Below are some entries. Repeat exactly the lines from the one with "Forever tempered" through the one with "6. Escalera de borda (MOL-06)", and only those.

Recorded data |
+++
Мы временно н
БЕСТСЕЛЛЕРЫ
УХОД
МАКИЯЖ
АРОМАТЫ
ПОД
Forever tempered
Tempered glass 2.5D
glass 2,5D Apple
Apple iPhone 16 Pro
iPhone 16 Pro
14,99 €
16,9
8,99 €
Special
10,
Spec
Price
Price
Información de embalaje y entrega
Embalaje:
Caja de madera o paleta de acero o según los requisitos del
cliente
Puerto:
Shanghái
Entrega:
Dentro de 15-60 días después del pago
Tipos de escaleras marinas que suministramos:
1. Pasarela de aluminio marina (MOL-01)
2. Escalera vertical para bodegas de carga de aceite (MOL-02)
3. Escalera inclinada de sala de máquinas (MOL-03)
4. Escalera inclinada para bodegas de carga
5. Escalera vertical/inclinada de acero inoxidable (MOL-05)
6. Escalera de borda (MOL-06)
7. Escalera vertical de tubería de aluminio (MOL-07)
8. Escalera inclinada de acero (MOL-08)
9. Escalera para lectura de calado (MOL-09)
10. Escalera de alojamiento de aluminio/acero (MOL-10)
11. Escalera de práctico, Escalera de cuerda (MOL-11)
+++
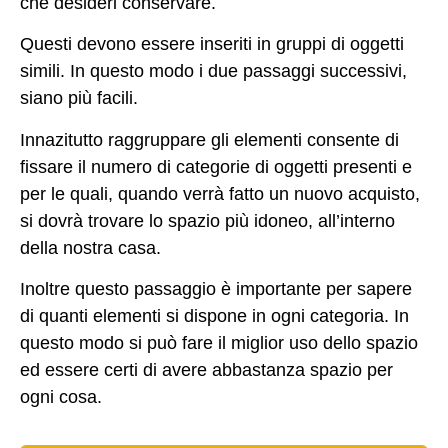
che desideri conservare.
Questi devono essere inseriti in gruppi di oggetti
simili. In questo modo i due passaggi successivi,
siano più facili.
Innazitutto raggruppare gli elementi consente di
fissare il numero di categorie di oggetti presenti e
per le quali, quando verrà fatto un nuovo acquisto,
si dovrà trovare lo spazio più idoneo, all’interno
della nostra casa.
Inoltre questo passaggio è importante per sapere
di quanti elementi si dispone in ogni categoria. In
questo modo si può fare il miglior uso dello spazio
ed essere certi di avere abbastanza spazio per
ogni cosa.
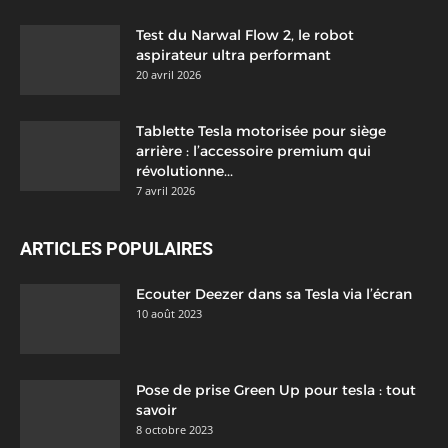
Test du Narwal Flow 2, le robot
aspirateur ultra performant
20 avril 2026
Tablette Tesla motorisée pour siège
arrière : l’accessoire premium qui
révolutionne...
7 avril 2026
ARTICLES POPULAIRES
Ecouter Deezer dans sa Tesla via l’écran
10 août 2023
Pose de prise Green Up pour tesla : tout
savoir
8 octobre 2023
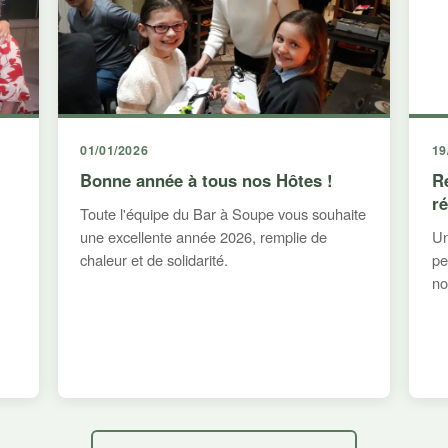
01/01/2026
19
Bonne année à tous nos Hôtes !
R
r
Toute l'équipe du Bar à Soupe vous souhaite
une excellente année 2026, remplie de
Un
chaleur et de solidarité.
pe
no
+++
EXERCISE OUTPUT |
Forever tempered
Tempered glass 2.5D
glass 2,5D Apple
Apple iPhone 16 Pro
iPhone 16 Pro
14,99 €
16,9
8,99 €
Special
10,
Spec
Price
Price
Información de embalaje y entrega
Embalaje:
Caja de madera o paleta de acero o según los requisitos del
cliente
Puerto:
Shanghái
Entrega:
Dentro de 15-60 días después del pago
Tipos de escaleras marinas que suministramos:
1. Pasarela de aluminio marina (MOL-01)
2. Escalera vertical para bodegas de carga de aceite (MOL-02)
3. Escalera inclinada de sala de máquinas (MOL-03)
4. Escalera inclinada para bodegas de carga
5. Escalera vertical/inclinada de acero inoxidable (MOL-05)
6. Escalera de borda (MOL-06)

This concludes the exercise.